▶ _Work order_: For the string "said", search the entries below and copy every line where it appears.

▶ _Excerpted data_:
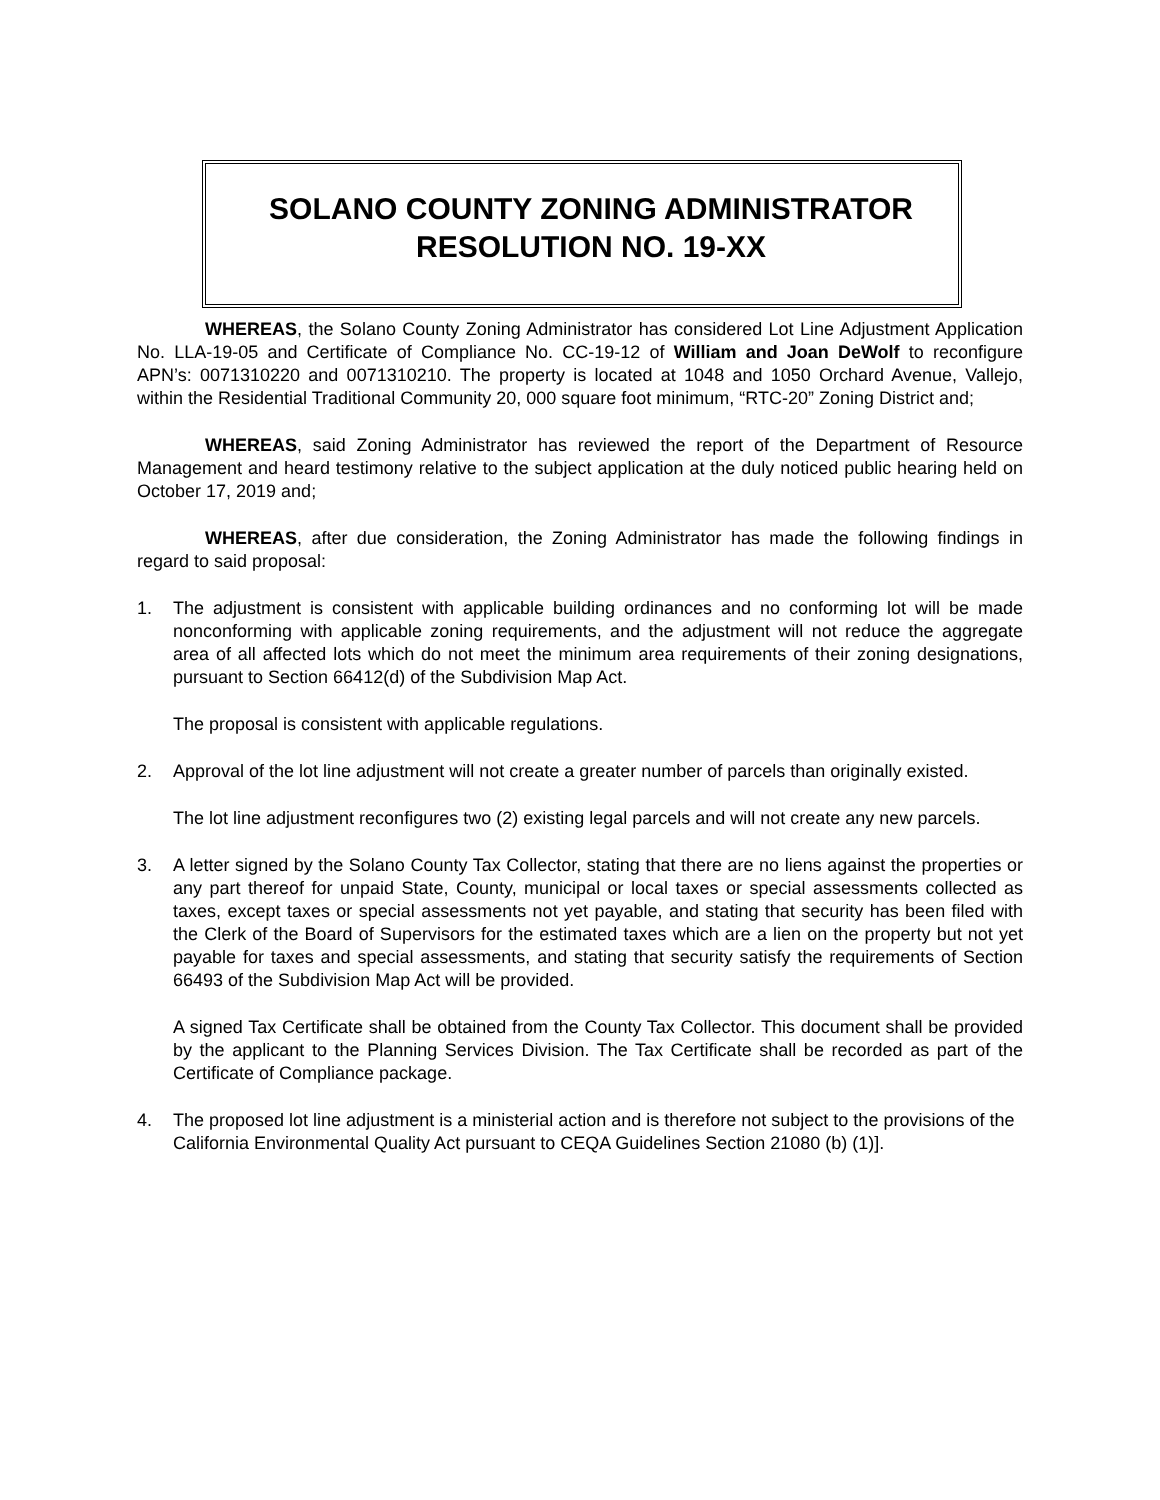SOLANO COUNTY ZONING ADMINISTRATOR
RESOLUTION NO. 19-XX
WHEREAS, the Solano County Zoning Administrator has considered Lot Line Adjustment Application No. LLA-19-05 and Certificate of Compliance No. CC-19-12 of William and Joan DeWolf to reconfigure APN’s: 0071310220 and 0071310210. The property is located at 1048 and 1050 Orchard Avenue, Vallejo, within the Residential Traditional Community 20, 000 square foot minimum, “RTC-20” Zoning District and;
WHEREAS, said Zoning Administrator has reviewed the report of the Department of Resource Management and heard testimony relative to the subject application at the duly noticed public hearing held on October 17, 2019 and;
WHEREAS, after due consideration, the Zoning Administrator has made the following findings in regard to said proposal:
1. The adjustment is consistent with applicable building ordinances and no conforming lot will be made nonconforming with applicable zoning requirements, and the adjustment will not reduce the aggregate area of all affected lots which do not meet the minimum area requirements of their zoning designations, pursuant to Section 66412(d) of the Subdivision Map Act.
The proposal is consistent with applicable regulations.
2. Approval of the lot line adjustment will not create a greater number of parcels than originally existed.
The lot line adjustment reconfigures two (2) existing legal parcels and will not create any new parcels.
3. A letter signed by the Solano County Tax Collector, stating that there are no liens against the properties or any part thereof for unpaid State, County, municipal or local taxes or special assessments collected as taxes, except taxes or special assessments not yet payable, and stating that security has been filed with the Clerk of the Board of Supervisors for the estimated taxes which are a lien on the property but not yet payable for taxes and special assessments, and stating that security satisfy the requirements of Section 66493 of the Subdivision Map Act will be provided.
A signed Tax Certificate shall be obtained from the County Tax Collector. This document shall be provided by the applicant to the Planning Services Division. The Tax Certificate shall be recorded as part of the Certificate of Compliance package.
4. The proposed lot line adjustment is a ministerial action and is therefore not subject to the provisions of the California Environmental Quality Act pursuant to CEQA Guidelines Section 21080 (b) (1)].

▶ _Result below_:
WHEREAS, said Zoning Administrator has reviewed the report of the Department of Resource Management and heard testimony relative to the subject application at the duly noticed public hearing held on October 17, 2019 and;
WHEREAS, after due consideration, the Zoning Administrator has made the following findings in regard to said proposal:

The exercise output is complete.